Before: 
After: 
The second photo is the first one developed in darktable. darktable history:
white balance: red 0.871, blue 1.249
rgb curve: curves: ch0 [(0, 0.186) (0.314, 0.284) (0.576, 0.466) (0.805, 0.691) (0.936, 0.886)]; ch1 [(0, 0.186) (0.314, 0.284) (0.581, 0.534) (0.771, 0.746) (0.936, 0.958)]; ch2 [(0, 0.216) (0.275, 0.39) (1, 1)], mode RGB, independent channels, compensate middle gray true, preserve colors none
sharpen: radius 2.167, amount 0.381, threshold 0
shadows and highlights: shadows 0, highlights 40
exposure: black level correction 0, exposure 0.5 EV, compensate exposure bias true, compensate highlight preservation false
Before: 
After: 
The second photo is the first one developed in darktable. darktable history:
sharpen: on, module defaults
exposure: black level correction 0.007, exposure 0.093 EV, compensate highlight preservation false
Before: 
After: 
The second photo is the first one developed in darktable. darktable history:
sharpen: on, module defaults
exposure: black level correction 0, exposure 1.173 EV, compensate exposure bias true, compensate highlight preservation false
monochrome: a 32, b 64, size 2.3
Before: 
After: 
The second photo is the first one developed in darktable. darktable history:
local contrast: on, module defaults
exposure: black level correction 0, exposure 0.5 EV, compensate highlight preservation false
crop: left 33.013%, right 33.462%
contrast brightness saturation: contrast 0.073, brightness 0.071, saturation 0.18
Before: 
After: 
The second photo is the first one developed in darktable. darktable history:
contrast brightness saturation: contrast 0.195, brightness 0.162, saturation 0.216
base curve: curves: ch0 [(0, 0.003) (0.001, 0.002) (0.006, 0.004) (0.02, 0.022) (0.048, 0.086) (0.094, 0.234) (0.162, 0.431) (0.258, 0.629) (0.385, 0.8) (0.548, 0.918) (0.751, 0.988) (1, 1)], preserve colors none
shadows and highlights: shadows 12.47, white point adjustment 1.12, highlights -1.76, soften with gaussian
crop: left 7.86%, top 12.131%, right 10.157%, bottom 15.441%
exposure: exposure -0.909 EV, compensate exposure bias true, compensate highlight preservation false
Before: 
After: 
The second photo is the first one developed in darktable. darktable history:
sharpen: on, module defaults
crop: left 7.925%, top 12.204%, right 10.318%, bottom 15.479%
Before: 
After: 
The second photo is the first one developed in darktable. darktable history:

* _Task requirements_: Update the records from their start through the line containing "contrast brightness saturation: contrast 0.073, brightness": replace each "developed" with "processed" and change nothing else.

* _Solved exercise_:
Before: 
After: 
The second photo is the first one processed in darktable. darktable history:
white balance: red 0.871, blue 1.249
rgb curve: curves: ch0 [(0, 0.186) (0.314, 0.284) (0.576, 0.466) (0.805, 0.691) (0.936, 0.886)]; ch1 [(0, 0.186) (0.314, 0.284) (0.581, 0.534) (0.771, 0.746) (0.936, 0.958)]; ch2 [(0, 0.216) (0.275, 0.39) (1, 1)], mode RGB, independent channels, compensate middle gray true, preserve colors none
sharpen: radius 2.167, amount 0.381, threshold 0
shadows and highlights: shadows 0, highlights 40
exposure: black level correction 0, exposure 0.5 EV, compensate exposure bias true, compensate highlight preservation false
Before: 
After: 
The second photo is the first one processed in darktable. darktable history:
sharpen: on, module defaults
exposure: black level correction 0.007, exposure 0.093 EV, compensate highlight preservation false
Before: 
After: 
The second photo is the first one processed in darktable. darktable history:
sharpen: on, module defaults
exposure: black level correction 0, exposure 1.173 EV, compensate exposure bias true, compensate highlight preservation false
monochrome: a 32, b 64, size 2.3
Before: 
After: 
The second photo is the first one processed in darktable. darktable history:
local contrast: on, module defaults
exposure: black level correction 0, exposure 0.5 EV, compensate highlight preservation false
crop: left 33.013%, right 33.462%
contrast brightness saturation: contrast 0.073, brightness 0.071, saturation 0.18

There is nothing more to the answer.